• EXERCISE INSTRUCTIONS
In the entries below, find the line with "index pip: (710, 70)" and the line with "thumb ip: (1088, 758)". Repeat exactly everything between them, those two lines included, but not the pictures.

**** DATA EXTRACTS

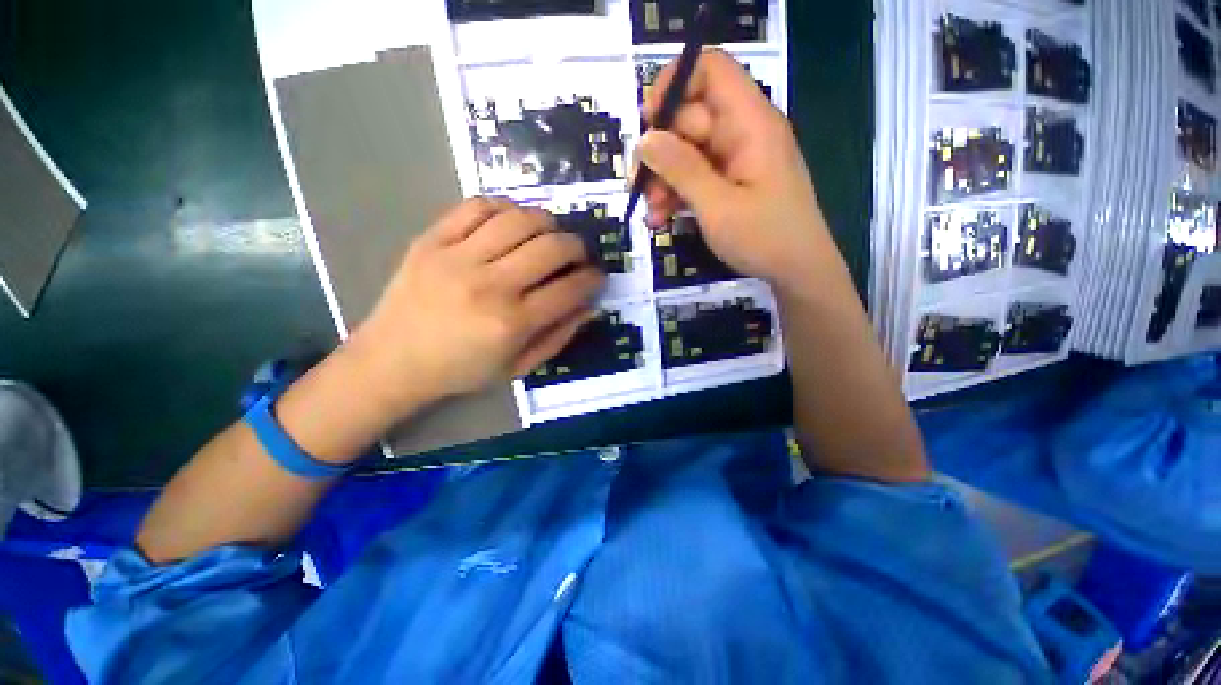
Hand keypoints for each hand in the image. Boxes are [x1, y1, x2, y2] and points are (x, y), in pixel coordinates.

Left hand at [347, 198, 604, 415]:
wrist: (392, 361)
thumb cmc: (461, 371)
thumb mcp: (518, 367)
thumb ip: (559, 337)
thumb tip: (590, 307)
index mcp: (511, 323)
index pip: (569, 289)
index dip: (593, 279)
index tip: (597, 277)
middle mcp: (489, 285)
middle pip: (551, 247)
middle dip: (577, 247)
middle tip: (578, 255)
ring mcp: (457, 257)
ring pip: (519, 219)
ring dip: (547, 222)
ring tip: (550, 235)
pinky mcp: (431, 240)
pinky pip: (477, 206)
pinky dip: (505, 208)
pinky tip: (512, 222)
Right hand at [639, 50, 834, 289]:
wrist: (796, 270)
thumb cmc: (764, 237)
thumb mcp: (717, 205)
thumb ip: (681, 169)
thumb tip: (645, 138)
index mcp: (750, 123)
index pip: (710, 70)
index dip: (674, 84)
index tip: (647, 122)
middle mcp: (742, 132)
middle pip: (689, 118)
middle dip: (659, 153)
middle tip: (639, 188)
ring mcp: (735, 159)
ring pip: (686, 152)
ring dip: (663, 181)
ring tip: (653, 214)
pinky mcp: (729, 182)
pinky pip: (694, 176)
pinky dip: (675, 194)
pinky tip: (661, 219)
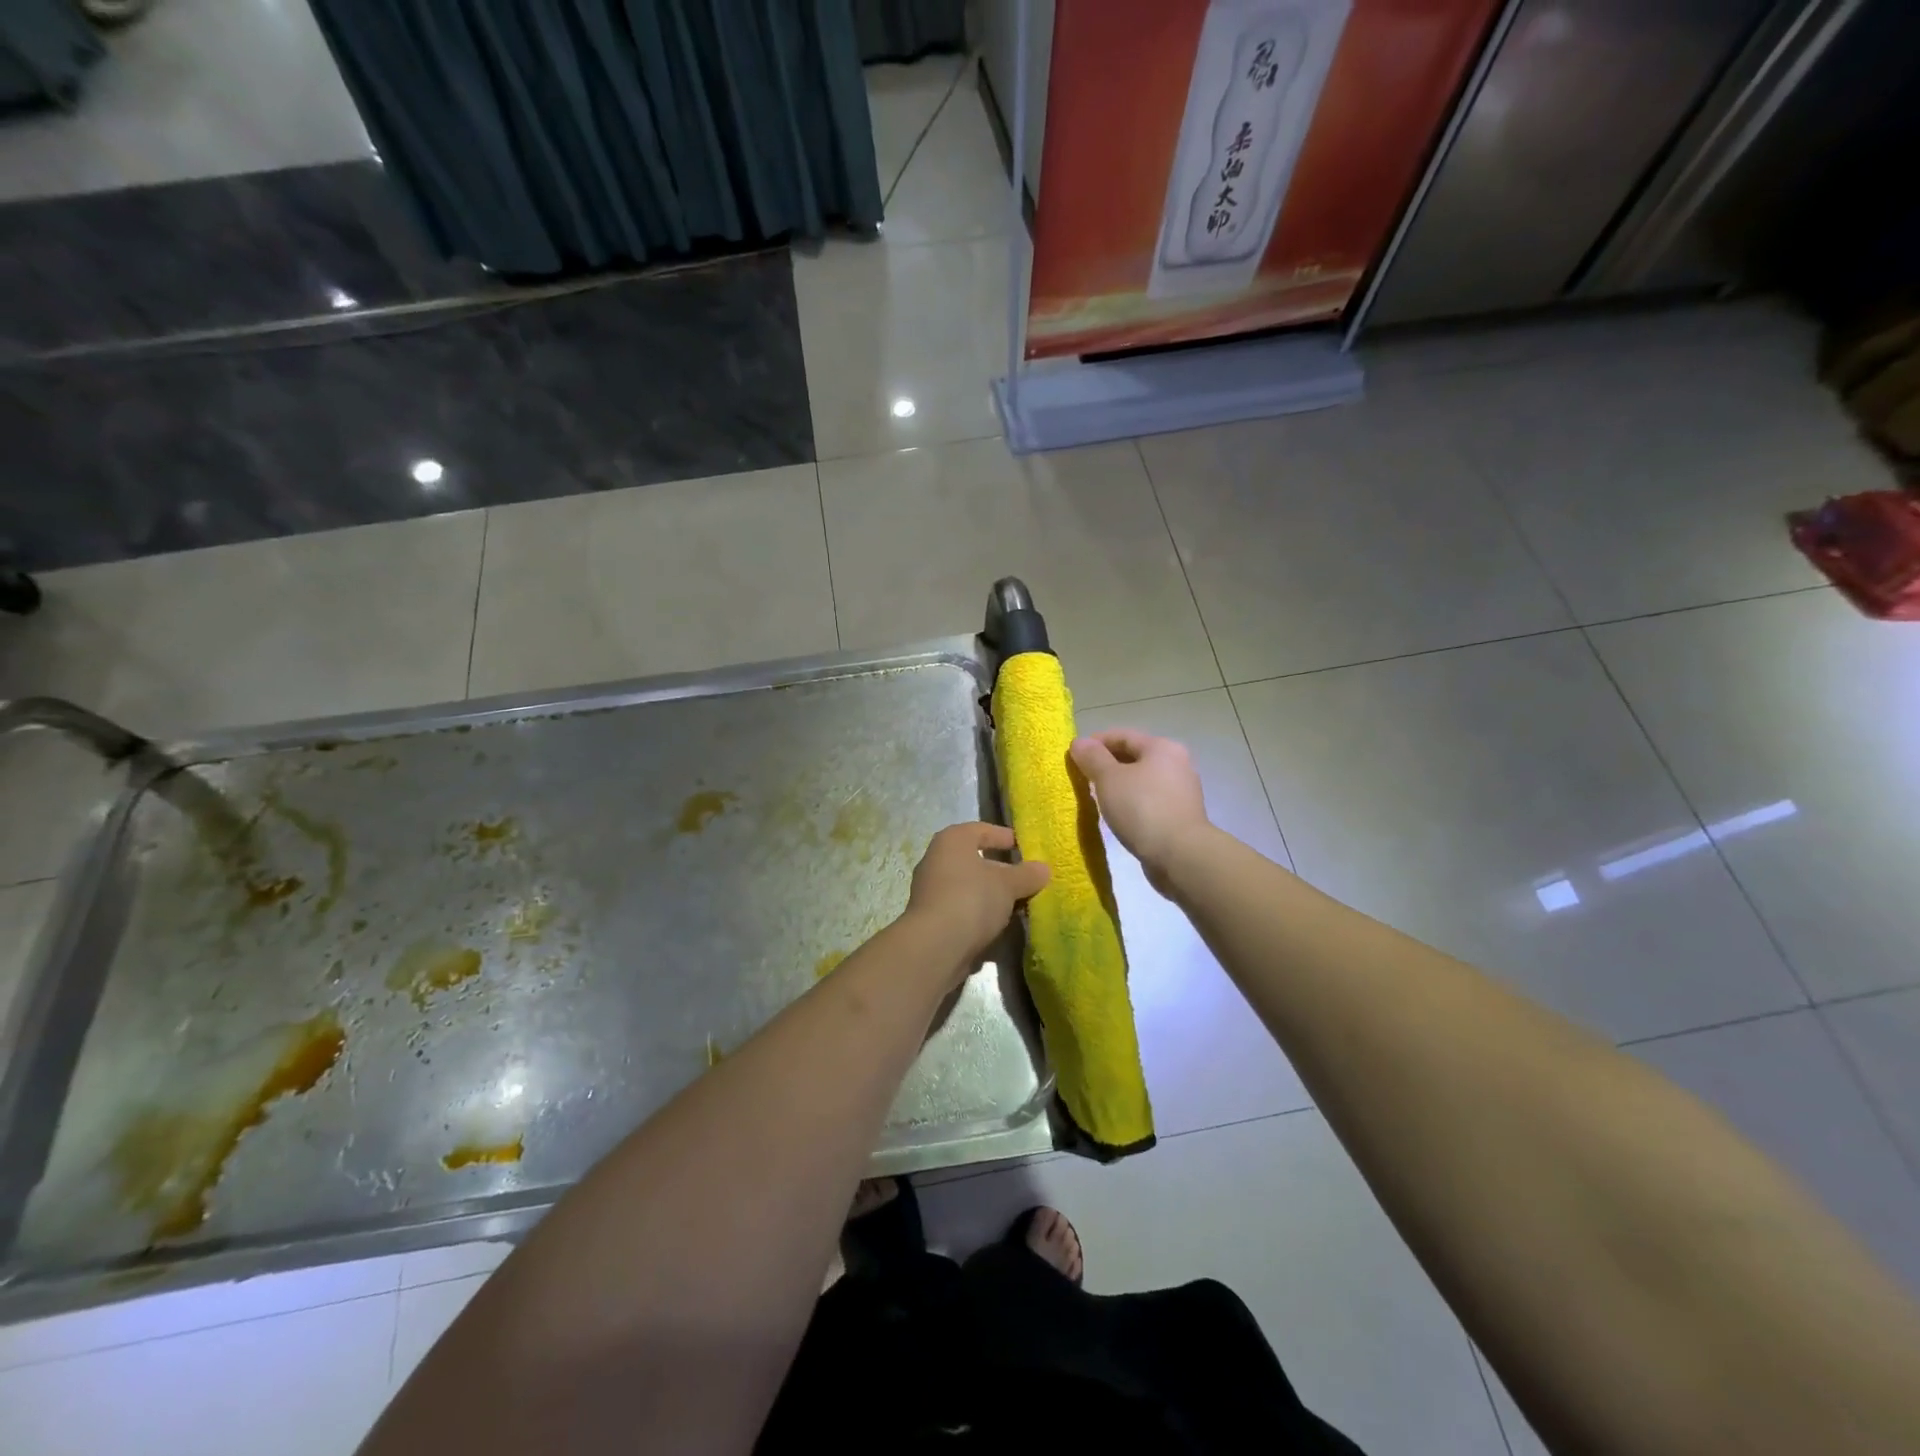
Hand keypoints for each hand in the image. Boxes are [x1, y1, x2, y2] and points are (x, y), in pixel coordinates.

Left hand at [905, 822, 1050, 972]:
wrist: (935, 946)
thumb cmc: (972, 899)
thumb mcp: (1008, 884)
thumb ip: (1027, 875)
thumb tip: (1044, 868)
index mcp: (952, 841)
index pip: (981, 830)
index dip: (1004, 837)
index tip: (1024, 847)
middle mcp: (937, 860)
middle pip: (975, 860)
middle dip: (1001, 870)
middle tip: (1026, 879)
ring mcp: (931, 890)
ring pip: (969, 886)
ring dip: (992, 895)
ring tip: (1019, 904)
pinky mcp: (932, 918)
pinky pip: (963, 908)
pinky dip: (980, 913)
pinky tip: (1000, 925)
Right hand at [1069, 729, 1209, 889]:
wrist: (1181, 855)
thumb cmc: (1142, 809)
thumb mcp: (1109, 779)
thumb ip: (1092, 757)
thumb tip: (1079, 742)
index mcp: (1162, 747)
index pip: (1122, 735)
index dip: (1095, 742)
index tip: (1073, 757)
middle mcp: (1177, 763)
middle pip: (1134, 756)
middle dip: (1106, 764)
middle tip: (1082, 778)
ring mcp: (1182, 790)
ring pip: (1142, 779)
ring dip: (1119, 785)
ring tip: (1097, 797)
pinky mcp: (1181, 815)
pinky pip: (1149, 800)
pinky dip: (1131, 802)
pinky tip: (1118, 815)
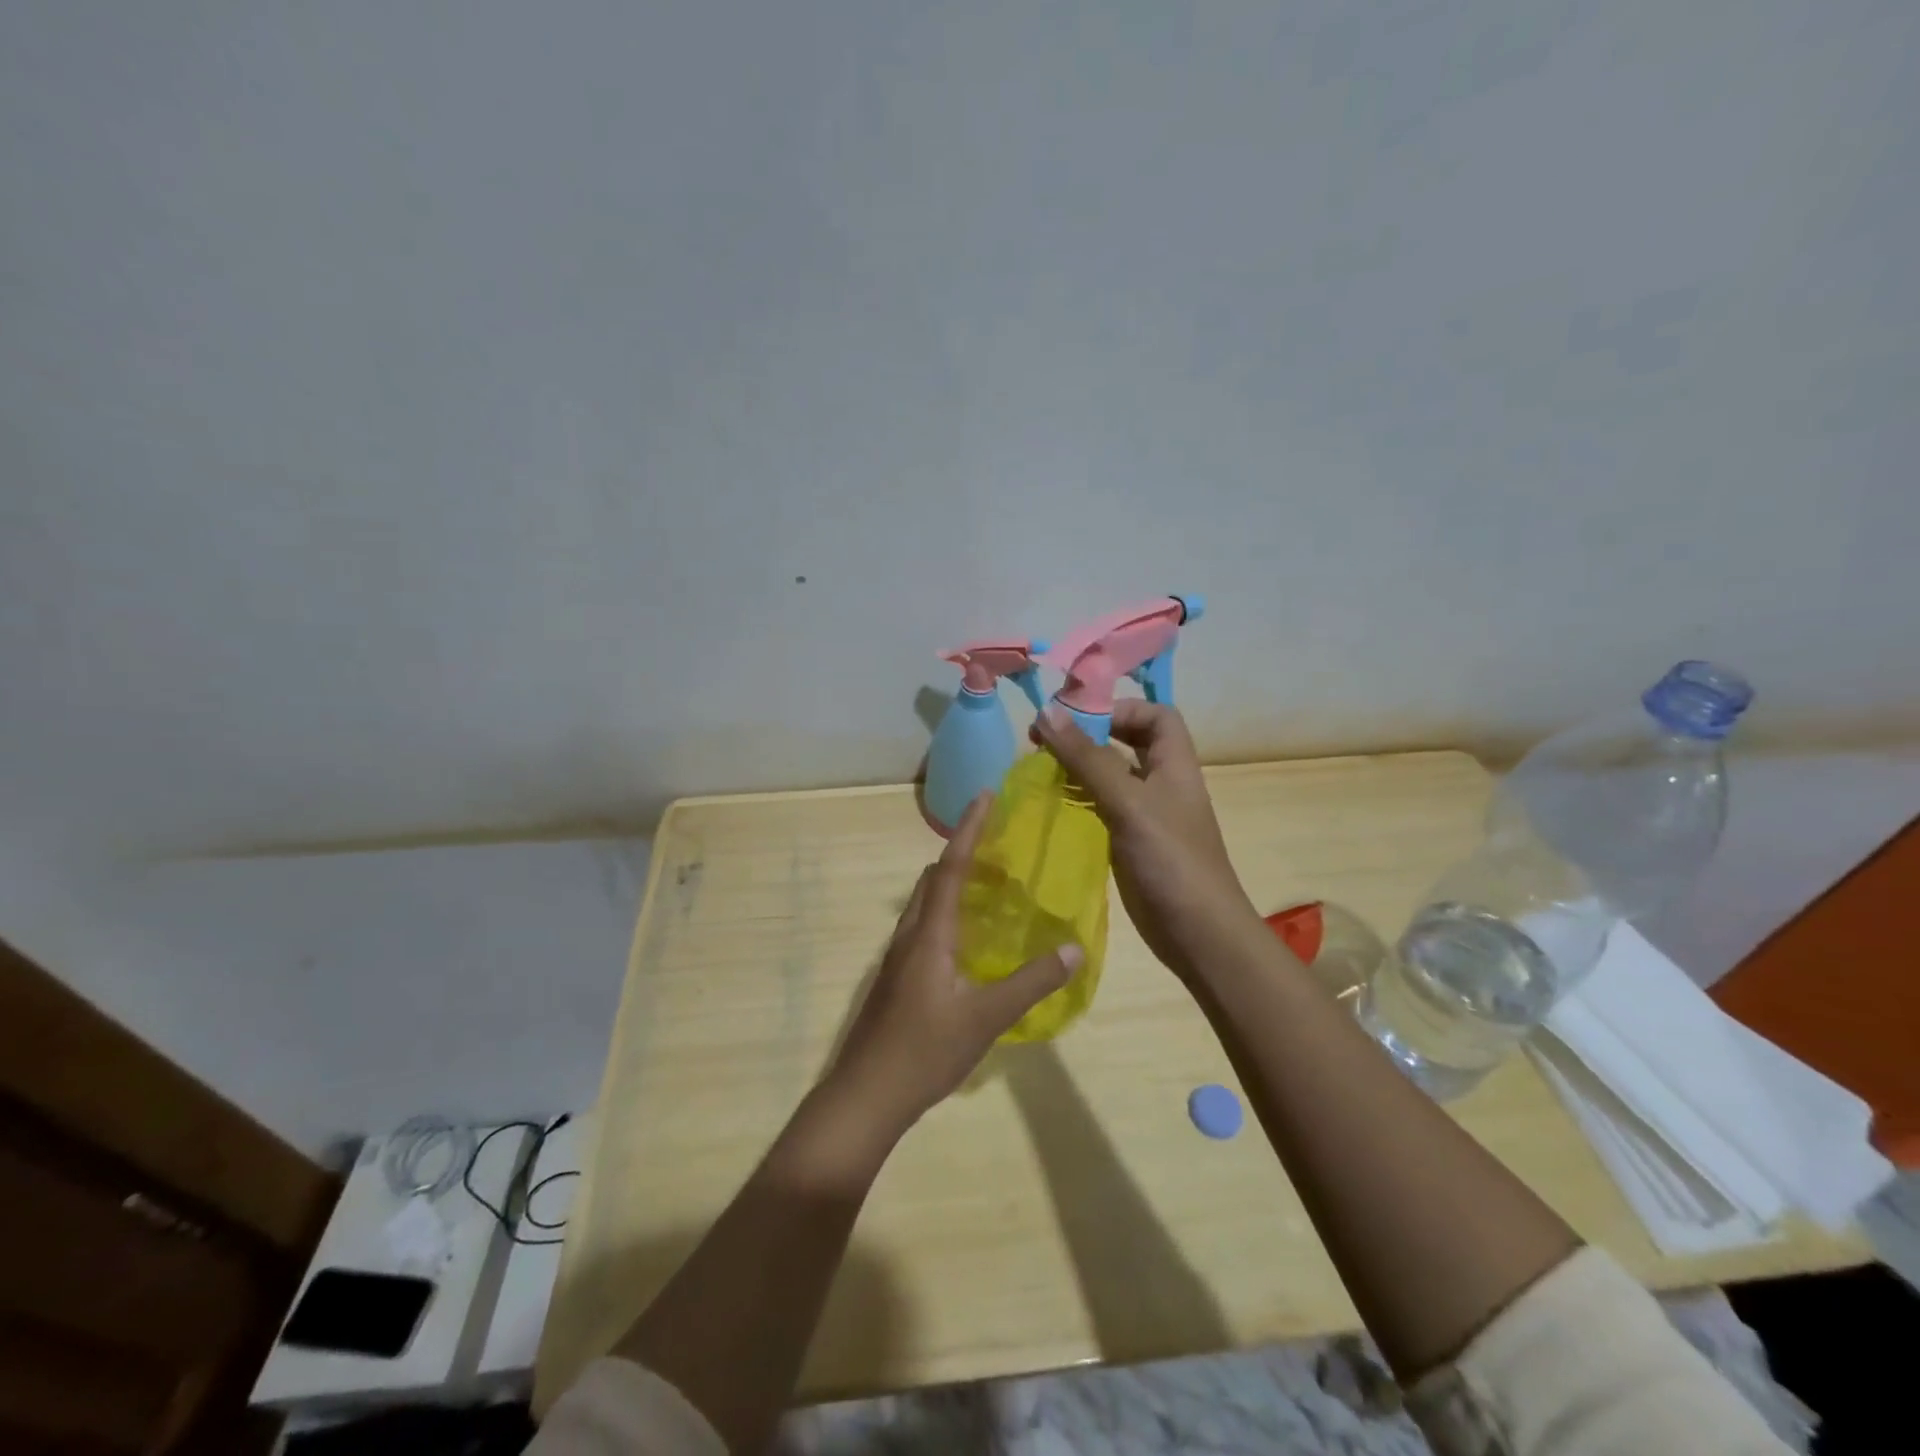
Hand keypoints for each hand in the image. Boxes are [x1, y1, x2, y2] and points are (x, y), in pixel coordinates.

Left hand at [827, 793, 1079, 1132]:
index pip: (949, 867)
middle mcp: (910, 935)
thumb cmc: (924, 1051)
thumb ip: (1031, 983)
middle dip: (963, 854)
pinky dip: (948, 914)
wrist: (865, 1096)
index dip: (968, 830)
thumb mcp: (986, 1018)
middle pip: (933, 879)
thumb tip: (1074, 949)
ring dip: (954, 885)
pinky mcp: (897, 979)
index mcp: (929, 934)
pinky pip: (924, 927)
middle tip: (1000, 849)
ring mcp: (898, 958)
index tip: (984, 796)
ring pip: (926, 904)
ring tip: (992, 890)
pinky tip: (971, 942)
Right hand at [1035, 701, 1264, 983]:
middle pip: (1128, 742)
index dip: (1120, 708)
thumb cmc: (1170, 860)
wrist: (1198, 934)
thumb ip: (1088, 758)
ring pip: (1111, 776)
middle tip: (1043, 741)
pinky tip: (1053, 805)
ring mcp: (1147, 815)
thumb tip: (1047, 711)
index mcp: (1174, 764)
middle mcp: (1162, 783)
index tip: (1075, 718)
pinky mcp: (1131, 842)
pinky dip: (1079, 799)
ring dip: (1078, 767)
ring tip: (1039, 770)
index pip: (1155, 714)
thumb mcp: (1128, 802)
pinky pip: (1102, 807)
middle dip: (1088, 735)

********

• SOLUTION TO THE PROBLEM
index pip: (710, 70)
index dip: (674, 84)
index tip: (647, 122)
middle mcp: (742, 132)
middle pip: (689, 118)
middle dip: (659, 153)
middle tip: (639, 188)
ring mcp: (735, 159)
ring pip: (686, 152)
ring dip: (663, 181)
ring tip: (653, 214)
pinky mcp: (729, 182)
pinky pip: (694, 176)
pinky dip: (675, 194)
pinky tip: (661, 219)
Hand keypoints for each hand in the image. Boxes are [x1, y1, x2, y2] and points are (x, y), in pixel coordinates.

Left hand at [905, 822, 1050, 972]:
wrist: (935, 946)
thumb cmc: (972, 899)
thumb mcp: (1008, 884)
thumb ip: (1027, 875)
thumb tip: (1044, 868)
index mcp: (952, 841)
index pip: (981, 830)
index dip: (1004, 837)
index tip: (1024, 847)
middle mcp: (937, 860)
middle pip: (975, 860)
middle dip: (1001, 870)
middle tip: (1026, 879)
ring mcp: (931, 890)
ring pip: (969, 886)
ring dip: (992, 895)
ring tip: (1019, 904)
pinky mcp: (932, 918)
pinky pip: (963, 908)
pinky dip: (980, 913)
pinky tip: (1000, 925)
Right hand at [1069, 729, 1209, 889]:
wrist: (1181, 855)
thumb cmc: (1142, 809)
thumb mcp: (1109, 779)
thumb ip: (1092, 757)
thumb tip: (1079, 742)
index mcp: (1162, 747)
index pip: (1122, 735)
index dip: (1095, 742)
index tip: (1073, 757)
middle mcp: (1177, 763)
middle pip: (1134, 756)
middle dip: (1106, 764)
middle tip: (1082, 778)
ring mcp: (1182, 790)
ring pip: (1142, 779)
ring dip: (1119, 785)
ring tip: (1097, 797)
pinky mcp: (1181, 815)
pinky pip: (1149, 800)
pinky dip: (1131, 802)
pinky tip: (1118, 815)
Hand keypoints for each hand in the image. Boxes are [x1, y1, x2, y2] and points are (x, y), in pixel coordinates.

Left hand at [827, 793, 1079, 1132]:
index pip: (949, 867)
middle mcp: (910, 935)
thumb cmc: (924, 1051)
thumb ip: (1031, 983)
middle dip: (963, 854)
pinky dip: (948, 914)
wrist: (865, 1096)
index dip: (968, 830)
thumb mcp: (986, 1018)
middle pip: (933, 879)
thumb tip: (1074, 949)
ring dip: (954, 885)
pinky mcp: (897, 979)
index mcp: (929, 934)
pinky pip: (924, 927)
middle tip: (1000, 849)
ring mcp: (898, 958)
index tip: (984, 796)
ring pip: (926, 904)
ring tip: (992, 890)
pinky tip: (971, 942)
Right hand at [1035, 701, 1264, 983]:
middle pip: (1128, 742)
index dip: (1120, 708)
thumb cmc: (1170, 860)
wrist: (1198, 934)
thumb ip: (1088, 758)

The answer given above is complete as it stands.